● What the exercise asks
For this exercise, please find the lines in the entries that include the word "Arıtma" and copy them.

● Task input
"""
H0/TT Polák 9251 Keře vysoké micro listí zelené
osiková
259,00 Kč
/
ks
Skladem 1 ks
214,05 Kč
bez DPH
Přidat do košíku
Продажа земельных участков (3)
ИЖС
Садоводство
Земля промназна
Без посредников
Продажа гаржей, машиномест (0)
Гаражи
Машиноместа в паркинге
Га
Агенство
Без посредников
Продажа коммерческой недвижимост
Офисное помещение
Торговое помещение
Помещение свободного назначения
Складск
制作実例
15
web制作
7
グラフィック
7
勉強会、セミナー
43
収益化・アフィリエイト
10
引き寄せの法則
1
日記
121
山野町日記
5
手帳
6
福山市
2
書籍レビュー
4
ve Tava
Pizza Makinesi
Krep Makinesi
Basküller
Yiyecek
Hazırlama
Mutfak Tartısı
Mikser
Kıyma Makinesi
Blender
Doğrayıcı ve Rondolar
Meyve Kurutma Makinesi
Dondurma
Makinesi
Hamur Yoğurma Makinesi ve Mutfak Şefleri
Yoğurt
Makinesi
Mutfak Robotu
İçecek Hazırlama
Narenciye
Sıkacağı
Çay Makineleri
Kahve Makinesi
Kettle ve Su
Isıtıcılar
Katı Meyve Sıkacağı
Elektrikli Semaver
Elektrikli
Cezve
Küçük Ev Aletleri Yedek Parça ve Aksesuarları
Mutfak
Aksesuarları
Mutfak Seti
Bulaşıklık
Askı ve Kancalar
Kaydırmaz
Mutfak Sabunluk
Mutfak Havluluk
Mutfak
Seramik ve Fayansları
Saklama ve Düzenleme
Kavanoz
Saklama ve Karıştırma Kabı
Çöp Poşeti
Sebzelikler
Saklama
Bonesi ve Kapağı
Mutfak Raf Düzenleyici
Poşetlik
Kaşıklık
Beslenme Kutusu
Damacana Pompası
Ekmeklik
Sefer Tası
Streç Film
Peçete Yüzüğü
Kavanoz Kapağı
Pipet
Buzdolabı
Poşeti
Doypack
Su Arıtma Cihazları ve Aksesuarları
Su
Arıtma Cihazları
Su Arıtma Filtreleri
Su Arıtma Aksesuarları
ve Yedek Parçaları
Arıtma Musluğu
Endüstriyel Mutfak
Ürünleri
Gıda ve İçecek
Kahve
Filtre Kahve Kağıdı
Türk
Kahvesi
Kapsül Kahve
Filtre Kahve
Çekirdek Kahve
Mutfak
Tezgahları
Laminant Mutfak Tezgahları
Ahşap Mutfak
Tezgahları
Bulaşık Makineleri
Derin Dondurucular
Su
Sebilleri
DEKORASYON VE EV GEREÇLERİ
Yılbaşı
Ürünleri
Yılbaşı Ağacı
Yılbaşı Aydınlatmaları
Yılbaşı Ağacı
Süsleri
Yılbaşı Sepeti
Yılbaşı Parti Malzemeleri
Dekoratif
"""
● Written response
Su Arıtma Cihazları ve Aksesuarları
Arıtma Cihazları
Su Arıtma Filtreleri
Su Arıtma Aksesuarları
Arıtma Musluğu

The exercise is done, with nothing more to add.